Leon, who was appointed by President George W. Bush, said CBP employees get two to five weeks of distance and in-person training, while asylum officers get at least nine weeks of formal training.

Leon also cast doubt on whether CBP, a law enforcement agency that includes the Border Patrol, could do screenings in a non-adversarial manner, as regulations require.

Representatives of the Homeland Security and Justice Departments did not immediately respond to requests for comment. U.S. Citizenship and Immigration Services said it does not comment on pending litigation.

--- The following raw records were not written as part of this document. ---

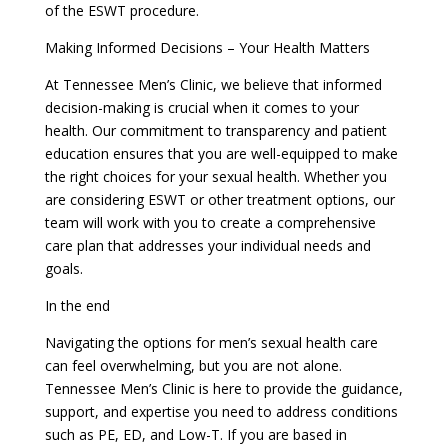
of the ESWT procedure.
Making Informed Decisions – Your Health Matters
At Tennessee Men’s Clinic, we believe that informed
decision-making is crucial when it comes to your
health. Our commitment to transparency and patient
education ensures that you are well-equipped to make
the right choices for your sexual health. Whether you
are considering ESWT or other treatment options, our
team will work with you to create a comprehensive
care plan that addresses your individual needs and
goals.
In the end
Navigating the options for men’s sexual health care
can feel overwhelming, but you are not alone.
Tennessee Men’s Clinic is here to provide the guidance,
support, and expertise you need to address conditions
such as PE, ED, and Low-T. If you are based in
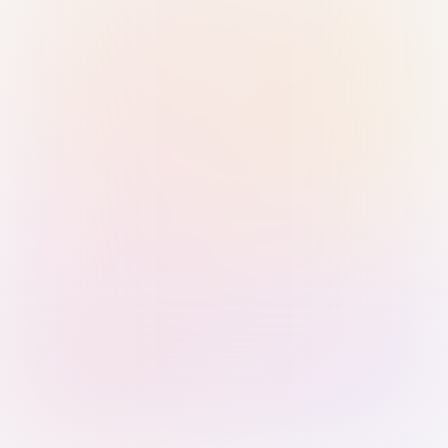
Sign in with Passkey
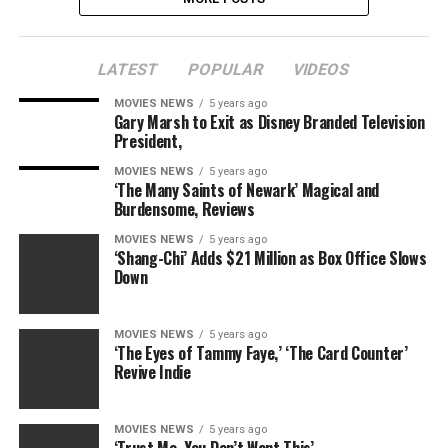
LATEST
POPULAR
VIDEOS
MOVIES NEWS
5 years ago
Gary Marsh to Exit as Disney Branded Television
President,
MOVIES NEWS
5 years ago
‘The Many Saints of Newark’ Magical and
Burdensome, Reviews
MOVIES NEWS
5 years ago
‘Shang-Chi’ Adds $21 Million as Box Office Slows
Down
MOVIES NEWS
5 years ago
‘The Eyes of Tammy Faye,’ ‘The Card Counter’
Revive Indie
MOVIES NEWS
5 years ago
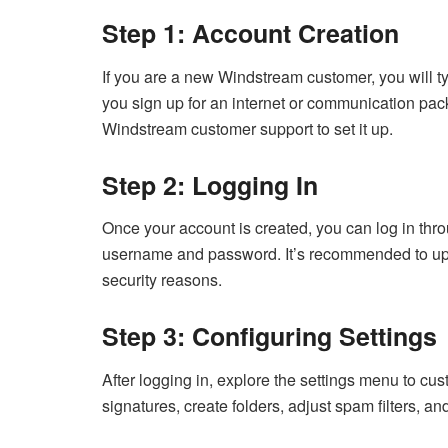
Step 1: Account Creation
If you are a new Windstream customer, you will ty
you sign up for an internet or communication pac
Windstream customer support to set it up.
Step 2: Logging In
Once your account is created, you can log in th
username and password. It’s recommended to upda
security reasons.
Step 3: Configuring Settings
After logging in, explore the settings menu to cu
signatures, create folders, adjust spam filters, a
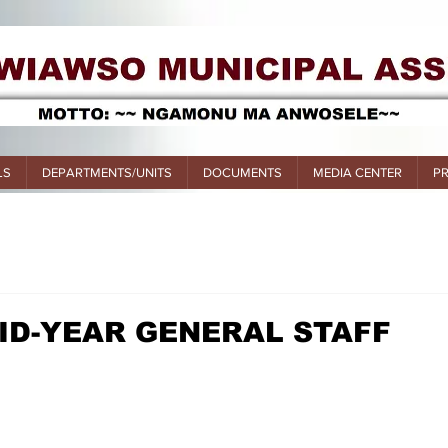
LS
DEPARTMENTS/UNITS
DOCUMENTS
MEDIA CENTER
P
ID-YEAR GENERAL STAFF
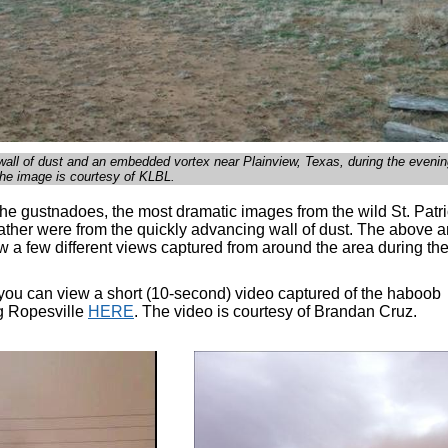
 wall of dust and an embedded vortex near Plainview, Texas, during the evenin
he image is courtesy of KLBL.
the gustnadoes, the most dramatic images from the wild St. Patr
ther were from the quickly advancing wall of dust. The above 
 a few different views captured from around the area during the
, you can view a short (10-second) video captured of the haboob
g Ropesville
HERE
. The video is courtesy of Brandan Cruz.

Lawyers for mothers and their children from Mexico, Ecuador and Honduras who failed the screening - known as a "credible fear" interview, in which they must persuade officials they have a credible fear of persecution in their home country - argued that CBP employees were not authorized to do the work and lacked training.

"This decision puts an end to the sham process of using adversarial Border Patrol agents to conduct highly sensitive interviews with asylum-seekers," said Julie Carpenter, an attorney for the Tahirih Justice Center, which sued on behalf of asylum-seekers.

The judge didn't address other arguments, including that the measure was invalid because CBP Commissioner Mark Morgan is serving in an acting capacity and lacks authority under federal law.

The Government Accountability Office, a congressional watchdog, said earlier this month that the Homeland Security Department's top two officials, also in acting roles, are ineligible to run the agency because they improperly appointed under federal law.

Homeland Security strongly disagreed. Trump nominated Chad Wolf, the acting secretary, to the permanent job last week.

CBP training began last year, and as of February, 91 employees were doing initial screenings, according to a report by the nonpartisan Migration Policy Institute. They approved 37% of people over a 12-month period that ended in May, compared with 64% by USCIS asylum officers.